From Melba to Sutherland: Australian Singers on Record is the first-ever comprehensive survey of the recordings of Australia’s greatest singers – in a unique new four-CD set from Decca to be released in September 2016.
Why has there been such an extraordinary procession of world-class Australian singers over such an extended period of time? The question is often asked, but there are no easy answers. For Australia to have produced Dame Nellie Melba and Dame Joan Sutherland, two of the most famous singers of the twentieth century, is in itself something like a miracle. But there are so many more – some 80 wonderful singers in total.
The compilation has been meticulously researched by music historian Roger Neill and recording industry expert Tony Locantro. It covers a wide range of musical genres, from opera to music hall and from art song to variety. Co-producer Roger Neill has said: ‘Thirteen years in the making, From Melba to Sutherland is truly a once-in-a-lifetime project – the first-ever comprehensive survey of recordings by Australia’s greatest singers.’

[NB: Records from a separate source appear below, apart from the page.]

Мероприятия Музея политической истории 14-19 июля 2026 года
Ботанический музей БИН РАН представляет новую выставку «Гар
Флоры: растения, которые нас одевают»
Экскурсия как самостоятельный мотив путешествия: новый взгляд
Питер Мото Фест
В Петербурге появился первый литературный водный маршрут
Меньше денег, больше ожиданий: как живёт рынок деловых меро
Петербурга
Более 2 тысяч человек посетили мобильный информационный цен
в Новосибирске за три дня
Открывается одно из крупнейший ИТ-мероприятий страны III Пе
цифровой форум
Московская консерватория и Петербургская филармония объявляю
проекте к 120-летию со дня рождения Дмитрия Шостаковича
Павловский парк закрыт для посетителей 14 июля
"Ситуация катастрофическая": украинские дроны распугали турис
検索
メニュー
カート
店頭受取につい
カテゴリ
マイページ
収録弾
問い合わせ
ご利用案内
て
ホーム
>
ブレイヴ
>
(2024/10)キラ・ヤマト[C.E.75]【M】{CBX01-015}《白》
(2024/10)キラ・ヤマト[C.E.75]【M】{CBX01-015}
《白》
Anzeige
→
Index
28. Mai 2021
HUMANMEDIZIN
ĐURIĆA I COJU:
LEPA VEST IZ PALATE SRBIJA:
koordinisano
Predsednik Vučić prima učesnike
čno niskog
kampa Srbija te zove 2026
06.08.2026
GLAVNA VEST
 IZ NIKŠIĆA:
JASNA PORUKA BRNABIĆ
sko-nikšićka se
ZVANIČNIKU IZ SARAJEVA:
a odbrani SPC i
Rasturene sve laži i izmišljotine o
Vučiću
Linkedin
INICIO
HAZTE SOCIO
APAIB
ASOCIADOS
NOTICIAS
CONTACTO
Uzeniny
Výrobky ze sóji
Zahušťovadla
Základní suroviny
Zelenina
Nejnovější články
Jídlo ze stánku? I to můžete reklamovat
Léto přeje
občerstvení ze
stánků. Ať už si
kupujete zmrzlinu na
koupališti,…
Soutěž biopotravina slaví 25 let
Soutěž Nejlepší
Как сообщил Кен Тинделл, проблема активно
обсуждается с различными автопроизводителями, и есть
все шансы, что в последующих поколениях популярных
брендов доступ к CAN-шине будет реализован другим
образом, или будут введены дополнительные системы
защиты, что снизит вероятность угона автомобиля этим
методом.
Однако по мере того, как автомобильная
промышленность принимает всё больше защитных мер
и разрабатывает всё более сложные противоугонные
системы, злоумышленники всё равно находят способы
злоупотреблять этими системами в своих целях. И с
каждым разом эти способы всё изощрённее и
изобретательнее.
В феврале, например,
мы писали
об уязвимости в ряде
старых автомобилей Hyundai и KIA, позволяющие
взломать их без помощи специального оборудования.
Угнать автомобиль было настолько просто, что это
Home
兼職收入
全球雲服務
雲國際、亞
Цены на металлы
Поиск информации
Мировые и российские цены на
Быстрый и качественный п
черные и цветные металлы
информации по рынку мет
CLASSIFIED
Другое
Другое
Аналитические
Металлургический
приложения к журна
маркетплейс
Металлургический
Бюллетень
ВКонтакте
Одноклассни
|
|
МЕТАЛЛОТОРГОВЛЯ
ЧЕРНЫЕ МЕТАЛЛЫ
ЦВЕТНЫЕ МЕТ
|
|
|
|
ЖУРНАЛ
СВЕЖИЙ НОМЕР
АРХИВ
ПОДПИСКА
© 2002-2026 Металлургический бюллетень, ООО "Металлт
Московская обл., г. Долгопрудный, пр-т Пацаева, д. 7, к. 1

Included with the issue is a detailed booklet covering all of the recordings with brief biographies and rare photographs of the singers, and an overview of their teachers. Each of the recordings has been expertly remastered from best-available original sources.
Aside from Melba and Sutherland, other world-famous Australians included are: Peter Dawson, a baritone who concentrated his career on the newly-emerged recording medium, selling some thirteen million records in the fifty years from 1904. Florence Austral, an outstanding Wagnerian soprano. June Bronhill, who followed Joan Sutherland as Lucia di Lammermoor at Covent Garden, but who chose to make her career in operetta and musical comedy with spectacular success. Malcolm McEachern, the bass half of the best-selling Flotsam and Jetsam duo who was equally accomplished in classical repertoire. Dame Joan Hammond, whose ‘Oh my beloved father’ from Puccini’s Gianni Schicchi was one of the best-selling classical discs of all time. Florrie Forde, one of the greatest music hall artists, whose hit songs included ‘Down at the Old Bull and Bush’, ‘Tipperary’ and ‘Pack up your Troubles’, and Richard Watson, the Adelaide-born bass who was a long-time principal with the D’Oyly Carte Opera Company, singing the comic bass-baritone roles of the Savoy Operas.
Alongside these greats, several outstanding Australian singers have been re-discovered, their lives and recordings researched afresh. Many of them had become just names, nothing more. They include: Syria Lamonte, the first woman singer to be recorded professionally in Britain in 1898. Frances Saville, a leading soprano in Mahler’s famous company in Vienna, who re-introduced several of the great Mozartian roles to the repertoire. Andrew Black, the only top-flight singer of Melba’s generation who moved from Britain to Australia. Violet Mount, who, unable to break into the opera houses of Europe, made an outstanding career on the music halls singing operatic arias as the masked ‘L’Incognita’. Lorna Sydney, who went to further her career in Vienna, but was interned as an alien during World War II. She became a leading member of the Vienna State Opera at the cessation of hostilities.
Also there are many extremely rare recordings included in the anthology, some of them existing in just a single instance. For example, there is a private recording of the great Australian baritone, Harold Williams, singing a rousing Cobb and Co song, ‘John Bax’. Another great rarity is an unpublished test pressing by Florence Austral singing Brünnhilde’s ‘Battlecry’ from Wagner’s Die Walküre.
This high prestige project has been actively supported throughout by Richard Bonynge and the late Dame Joan Sutherland, who have written: ‘It is wonderful to be able to hear these exceptional voices, singers of real quality. It is a mammoth collection and Australia can be proud to share her artists with the world.’